The aim of this write up is to merely get across some random threads of thought anyone might have. That I’ve had.
Everyone goes through a phase of loss.
Not of a person or object, but loss of direction.
You don’t know where exactly you want to go, or where you’re going.
You look around and see people accomplishing huge things.
Scoring things off their bucket lists, doing so much.
And you wonder.
“What am I doing?”
Sure, it’s said that every person goes at her/his own pace. And you must go at your own.
To never compare paces. And if you don’t, great!
But sometimes, you realize that somehow, a slower pace scares you.
You wonder what you’re doing wrong.
You tend to define your pace as ‘not enough’.
And you try to rush.
Enough to put you in the race, enough to urge you forward.
Forward to something, who knows what.
And this urge pushes everyone into being a successful candidate in ‘The Race’ that lives are turning into. It is a race, you believe. And here, individual pace ceases to exist. You force yourself into believing that, that doesn’t exist. And somehow, everyone enters into a state of great existential crisis.

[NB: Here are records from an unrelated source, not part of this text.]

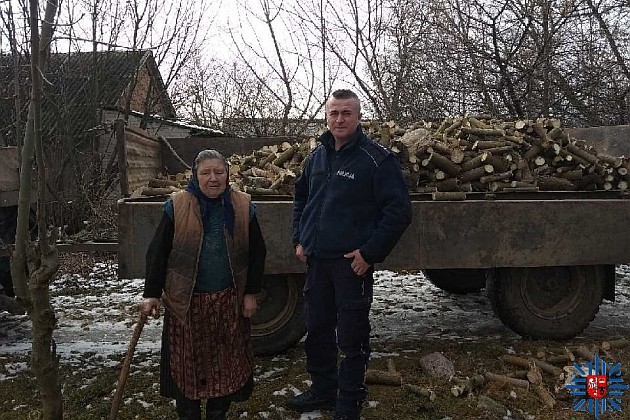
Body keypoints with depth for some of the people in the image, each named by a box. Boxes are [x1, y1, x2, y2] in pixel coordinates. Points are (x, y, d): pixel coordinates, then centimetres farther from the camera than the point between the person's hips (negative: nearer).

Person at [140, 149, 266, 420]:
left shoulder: (243, 206, -1)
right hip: (186, 301, -1)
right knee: (186, 362, 8)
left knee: (228, 361, 10)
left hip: (228, 300, 2)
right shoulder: (176, 206, -5)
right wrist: (151, 294, -4)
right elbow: (158, 253, -2)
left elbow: (256, 253, 4)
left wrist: (251, 293, 1)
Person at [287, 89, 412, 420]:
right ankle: (322, 391, 36)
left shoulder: (377, 158, -11)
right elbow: (301, 197, 22)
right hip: (316, 259, 7)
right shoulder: (318, 155, 9)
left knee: (352, 336, 5)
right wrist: (299, 239, 13)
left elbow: (399, 211, -14)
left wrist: (370, 252, -17)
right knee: (317, 329, 17)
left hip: (353, 262, -6)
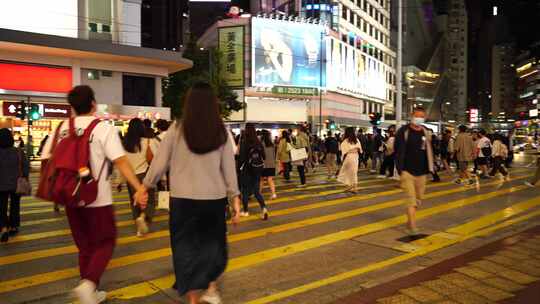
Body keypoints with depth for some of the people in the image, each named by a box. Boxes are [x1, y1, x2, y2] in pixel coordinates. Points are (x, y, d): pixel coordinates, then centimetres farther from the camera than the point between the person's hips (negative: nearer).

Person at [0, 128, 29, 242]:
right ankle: (13, 227, 23)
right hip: (17, 184, 1)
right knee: (15, 205, 15)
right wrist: (24, 178, 5)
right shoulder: (19, 152, -9)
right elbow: (26, 166, -7)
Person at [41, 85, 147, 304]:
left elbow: (46, 160, 7)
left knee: (85, 247, 17)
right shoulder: (103, 128, -10)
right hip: (97, 199, -5)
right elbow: (120, 162, -19)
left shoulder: (61, 129, 4)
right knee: (105, 243, 10)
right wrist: (139, 188, -22)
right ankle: (88, 283, -11)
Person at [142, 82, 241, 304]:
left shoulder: (177, 129, -7)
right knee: (212, 242, 23)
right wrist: (235, 198, 8)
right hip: (214, 198, 2)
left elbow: (160, 162, -2)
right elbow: (229, 169, 0)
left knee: (186, 247, 12)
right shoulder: (222, 132, -3)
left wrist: (144, 187, 12)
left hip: (183, 199, -1)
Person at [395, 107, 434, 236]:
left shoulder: (426, 132, 7)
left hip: (421, 172, 5)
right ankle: (412, 227, -3)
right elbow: (398, 152, -9)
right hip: (407, 172, -5)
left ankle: (410, 220, 37)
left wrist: (430, 168, 8)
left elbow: (429, 151, 14)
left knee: (419, 199, 15)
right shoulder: (403, 131, -8)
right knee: (411, 199, -9)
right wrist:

This is depressing, you think.
‘You’ to ‘we’.
We’ve all been there, or is there.
It’s really important. To be at one’s own pace.
I’ve wanted to catch up with some mad pace. Rush, run, do that and this, make it.
But I could never bring myself to try that pace.
Because another person’s pace doesn’t suit you.
That’s why people fall away, sometimes.
That’s why this is a race, in the first place. Match and cross over race.
It’s okay for a competition, but it’s not okay for us. In life.
Nothing suits a person better than individual, self made pace.
It’s great to say it all, I know. But doing it is different. It is.
It really is.
But we need to pull back a moment and see.
Too much is merely said and not done. Too much has been lost that way.
Probably we could go against that and try, maybe.
Because when we blindly run and reach somewhere we don’t want to…
It’s still okay.
“Every day is a new day” they say.
It’s not ‘new’ exactly. It’s a result of many things, thoughts, people, places and circumstances. Every day is a continuation of the previous day. Starting over or whatever that is doesn’t need another day to come.
It happens only when you really want it to.